Please turn the paragraph in the agreement excerpt below that begins "Administration Agreement" into a short list that keeps its main facts.

→ **Exercise passage**

------------------------------------

WHEREAS, the Note Issuer desires to purchase the Transition Property (as defined herein) created pursuant to the Statute and the Financing Order (each as defined herein); and

 

WHEREAS, the Seller is willing to sell the Transition Property to the Note Issuer.

 

NOW, THEREFORE, in consideration of the premises and the mutual covenants herein contained, the parties hereto agree as follows:

 

ARTICLE I. DEFINITIONS

 

Section 1.01. Definitions . Whenever used in this Agreement, the following words and phrases shall have the following meanings:

 

Administration Agreement ” means the Administration Agreement dated as of March 1, 2005 between Commonwealth Electric Company, as Administrator, and the Note Issuer, as amended and supplemented from time to time.

 

Agencies ” means, collectively, the Massachusetts Health and Educational Facilities Authority and the Massachusetts Development Finance Agency.

 

Agreement ” means this Transition Property Purchase and Sale Agreement, as amended and supplemented from time to time.

 

Back-Up Security Interest ” has the meaning specified in Section 2.01.

------------------------------------

→ **Input data**
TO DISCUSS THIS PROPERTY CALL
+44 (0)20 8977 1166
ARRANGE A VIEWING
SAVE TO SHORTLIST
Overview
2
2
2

------------------------------------

→ **Solution to this problem**
- Term defined: Administration Agreement
- Date: as of March 1, 2005
- Parties: Commonwealth Electric Company, as Administrator, and the Note Issuer
- Scope: includes amendments and supplements made from time to time